A 3-D-printed gun, a Nest thermostat, an iPhone, cargo pants and false eyelashes made in factories in South Asia, a Brexit campaign leaflet, a burkini, a knitted pink hat. In 2014, London’s Victoria and Albert Museum introduced Rapid Response Collecting, an initiative that allows the museum to collect and display objects associated with significant contemporary world events in a timely way. The National Museum of Ireland and the Jewish Museum Berlin have established similar programs, acquiring items with recent political or cultural importance, such as campaign banners and protest posters and signs. Make a list of objects or ephemera that have played a prominent role in your life in the past two or three years, including items that have figured into international news. Write a poem in response to a selection of these objects, exploring any emotional ties you have to them and their significance to larger social issues.
“I have always grown up in a world where there were things one did not understand, because there were languages that were not completely accessible,” said Meena Alexander in an interview with Ruth Maxey for the Kenyon Review in 2005. “It just gives you a particular sense of being in a world where you can be comfortable even though linguistically the world is not really knowable.” Write a poem that touches upon something unknown or that you may have misunderstood in the past. With the help of a dictionary or online research, try incorporating words from a language you are unfamiliar with to add to the ambiguity.

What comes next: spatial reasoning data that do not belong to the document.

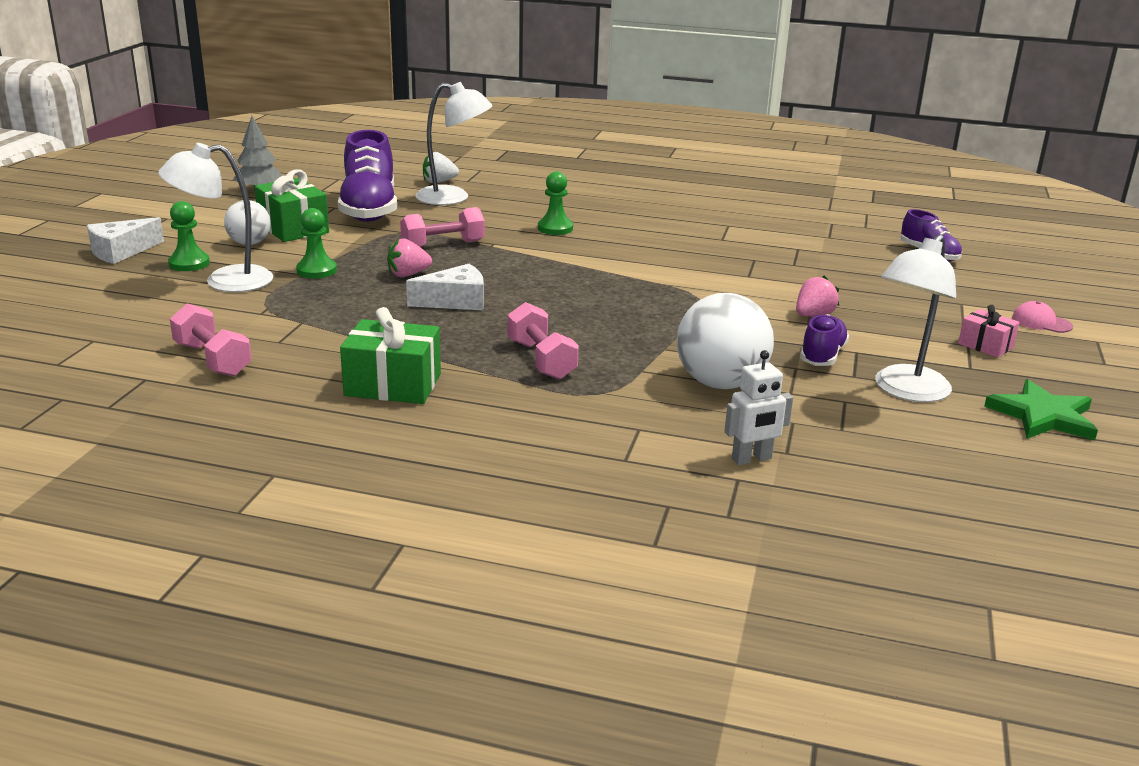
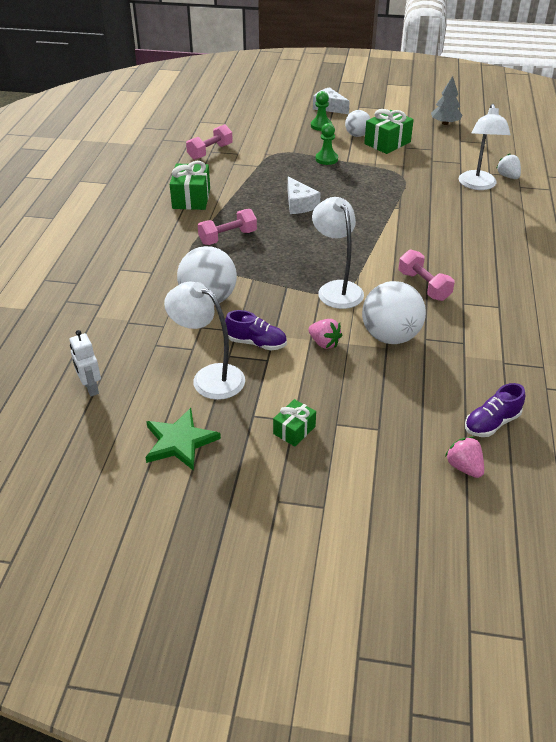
camera: 85 degrees right, 15 degrees up
white lamp [158,143,273,292] -> white lamp moved to [312,197,364,309]
purple shoe [338,130,397,222] -> none
pink strawberry [387,238,432,277] -> pink strawberry moved to [445,437,484,478]
pink dumbbell [400,207,485,247] -> pink dumbbell moved to [399,249,455,301]
green pawn [538,171,573,235] -> none
white robot [724,350,793,465] -> white robot moved to [69,330,101,396]
pink gift [958,305,1020,358] -> green gift [273,399,316,447]
pink cap [1012,301,1073,333] -> none
none -> white ball [362,281,426,344]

The Oxford English Dictionary has announced the 2018 word of the year: “toxic.” Originating in the mid-seventeenth century from the medieval Latin toxicus, signifying “poisoned” or “imbued with poison,” the word has taken on new associations and collocates in the years since—workplace, masculinity, relationship, and Britney Spears, to name a few. This week, read through the list of definitions and origins for this timely term and write an ode incorporating as many of the variations as you can.
The headless chicken monster: the stuff of nightmares or a real scientific oddity? It’s actually the nickname for a deep-sea swimming cucumber recently captured on camera for the first time in the Southern Ocean between Australia and Antarctica, and caught on film only once before in the Gulf of Mexico. Write a poem inspired by this reddish-pink finned creature, taking inspiration from its scientific name Enypniastes eximia, and its other nicknames, such as the headless chicken fish, the Spanish dancer, and the swimming sea cucumber. Take a look at photos and videos to see this unusual creature’s bulbous, transparent body and webbed, veil-like appendages and tentacles moving across the ocean floor.
Struggling to stay motivated? Researchers at the University of Chicago Booth School of Business recently found that people having trouble achieving their goals benefit from the very act of giving advice to others. This week, try offering some advice to someone in a poem. Write a list of suggestions for handling a challenge, perhaps something you know very little about to add some levity. It can be specific, like what to do when your car breaks down on the side of the highway during a thunderstorm, or something more general like how to resolve an argument. Using an idea from your list, write a humorous poem addressed to someone who may or may not appreciate your guidance.